• **Request**
Restate all of the data below word for word.

┌──

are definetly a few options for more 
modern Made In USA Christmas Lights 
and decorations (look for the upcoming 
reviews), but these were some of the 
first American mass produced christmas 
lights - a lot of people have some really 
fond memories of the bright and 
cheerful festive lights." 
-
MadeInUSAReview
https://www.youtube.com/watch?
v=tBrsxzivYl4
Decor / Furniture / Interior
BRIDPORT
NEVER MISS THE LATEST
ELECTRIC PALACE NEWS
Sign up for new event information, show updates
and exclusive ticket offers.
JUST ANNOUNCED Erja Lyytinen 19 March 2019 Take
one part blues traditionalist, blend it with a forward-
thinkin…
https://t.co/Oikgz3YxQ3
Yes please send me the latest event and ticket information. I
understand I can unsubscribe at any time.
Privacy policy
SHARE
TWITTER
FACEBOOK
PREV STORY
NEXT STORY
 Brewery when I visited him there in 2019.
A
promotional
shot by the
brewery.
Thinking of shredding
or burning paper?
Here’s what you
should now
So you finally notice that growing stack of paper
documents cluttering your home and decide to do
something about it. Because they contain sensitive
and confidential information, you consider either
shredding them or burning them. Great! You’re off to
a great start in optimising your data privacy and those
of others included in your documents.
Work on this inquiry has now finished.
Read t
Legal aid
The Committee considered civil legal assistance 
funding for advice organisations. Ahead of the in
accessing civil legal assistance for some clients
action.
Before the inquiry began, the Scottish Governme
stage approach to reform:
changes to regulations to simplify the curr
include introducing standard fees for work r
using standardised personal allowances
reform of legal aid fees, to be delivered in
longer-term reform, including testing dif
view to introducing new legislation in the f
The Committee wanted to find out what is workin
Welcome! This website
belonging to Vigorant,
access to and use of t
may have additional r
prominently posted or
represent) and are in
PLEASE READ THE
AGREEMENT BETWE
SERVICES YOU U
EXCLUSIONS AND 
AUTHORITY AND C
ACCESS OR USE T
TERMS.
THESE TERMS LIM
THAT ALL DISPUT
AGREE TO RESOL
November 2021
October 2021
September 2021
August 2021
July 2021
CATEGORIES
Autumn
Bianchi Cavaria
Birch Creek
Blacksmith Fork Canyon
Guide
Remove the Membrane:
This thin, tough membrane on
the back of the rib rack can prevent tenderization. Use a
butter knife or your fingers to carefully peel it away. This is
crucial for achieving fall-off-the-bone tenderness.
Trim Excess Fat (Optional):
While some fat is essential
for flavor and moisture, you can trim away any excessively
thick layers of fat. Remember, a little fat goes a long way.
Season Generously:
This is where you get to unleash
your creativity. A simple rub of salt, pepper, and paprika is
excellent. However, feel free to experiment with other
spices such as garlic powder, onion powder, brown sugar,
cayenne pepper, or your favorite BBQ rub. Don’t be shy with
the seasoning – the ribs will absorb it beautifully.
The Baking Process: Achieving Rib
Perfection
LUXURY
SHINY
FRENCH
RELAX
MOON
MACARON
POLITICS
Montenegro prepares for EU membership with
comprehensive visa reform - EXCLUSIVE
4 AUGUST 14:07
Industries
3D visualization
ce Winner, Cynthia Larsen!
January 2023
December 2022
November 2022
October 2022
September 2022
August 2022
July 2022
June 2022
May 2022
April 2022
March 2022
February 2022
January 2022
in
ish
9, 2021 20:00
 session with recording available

└──

• **Answer below**
are definetly a few options for more 
modern Made In USA Christmas Lights 
and decorations (look for the upcoming 
reviews), but these were some of the 
first American mass produced christmas 
lights - a lot of people have some really 
fond memories of the bright and 
cheerful festive lights." 
-
MadeInUSAReview
https://www.youtube.com/watch?
v=tBrsxzivYl4
Decor / Furniture / Interior
BRIDPORT
NEVER MISS THE LATEST
ELECTRIC PALACE NEWS
Sign up for new event information, show updates
and exclusive ticket offers.
JUST ANNOUNCED Erja Lyytinen 19 March 2019 Take
one part blues traditionalist, blend it with a forward-
thinkin…
https://t.co/Oikgz3YxQ3
Yes please send me the latest event and ticket information. I
understand I can unsubscribe at any time.
Privacy policy
SHARE
TWITTER
FACEBOOK
PREV STORY
NEXT STORY
 Brewery when I visited him there in 2019.
A
promotional
shot by the
brewery.
Thinking of shredding
or burning paper?
Here’s what you
should now
So you finally notice that growing stack of paper
documents cluttering your home and decide to do
something about it. Because they contain sensitive
and confidential information, you consider either
shredding them or burning them. Great! You’re off to
a great start in optimising your data privacy and those
of others included in your documents.
Work on this inquiry has now finished.
Read t
Legal aid
The Committee considered civil legal assistance 
funding for advice organisations. Ahead of the in
accessing civil legal assistance for some clients
action.
Before the inquiry began, the Scottish Governme
stage approach to reform:
changes to regulations to simplify the curr
include introducing standard fees for work r
using standardised personal allowances
reform of legal aid fees, to be delivered in
longer-term reform, including testing dif
view to introducing new legislation in the f
The Committee wanted to find out what is workin
Welcome! This website
belonging to Vigorant,
access to and use of t
may have additional r
prominently posted or
represent) and are in
PLEASE READ THE
AGREEMENT BETWE
SERVICES YOU U
EXCLUSIONS AND 
AUTHORITY AND C
ACCESS OR USE T
TERMS.
THESE TERMS LIM
THAT ALL DISPUT
AGREE TO RESOL
November 2021
October 2021
September 2021
August 2021
July 2021
CATEGORIES
Autumn
Bianchi Cavaria
Birch Creek
Blacksmith Fork Canyon
Guide
Remove the Membrane:
This thin, tough membrane on
the back of the rib rack can prevent tenderization. Use a
butter knife or your fingers to carefully peel it away. This is
crucial for achieving fall-off-the-bone tenderness.
Trim Excess Fat (Optional):
While some fat is essential
for flavor and moisture, you can trim away any excessively
thick layers of fat. Remember, a little fat goes a long way.
Season Generously:
This is where you get to unleash
your creativity. A simple rub of salt, pepper, and paprika is
excellent. However, feel free to experiment with other
spices such as garlic powder, onion powder, brown sugar,
cayenne pepper, or your favorite BBQ rub. Don’t be shy with
the seasoning – the ribs will absorb it beautifully.
The Baking Process: Achieving Rib
Perfection
LUXURY
SHINY
FRENCH
RELAX
MOON
MACARON
POLITICS
Montenegro prepares for EU membership with
comprehensive visa reform - EXCLUSIVE
4 AUGUST 14:07
Industries
3D visualization
ce Winner, Cynthia Larsen!
January 2023
December 2022
November 2022
October 2022
September 2022
August 2022
July 2022
June 2022
May 2022
April 2022
March 2022
February 2022
January 2022
in
ish
9, 2021 20:00
 session with recording available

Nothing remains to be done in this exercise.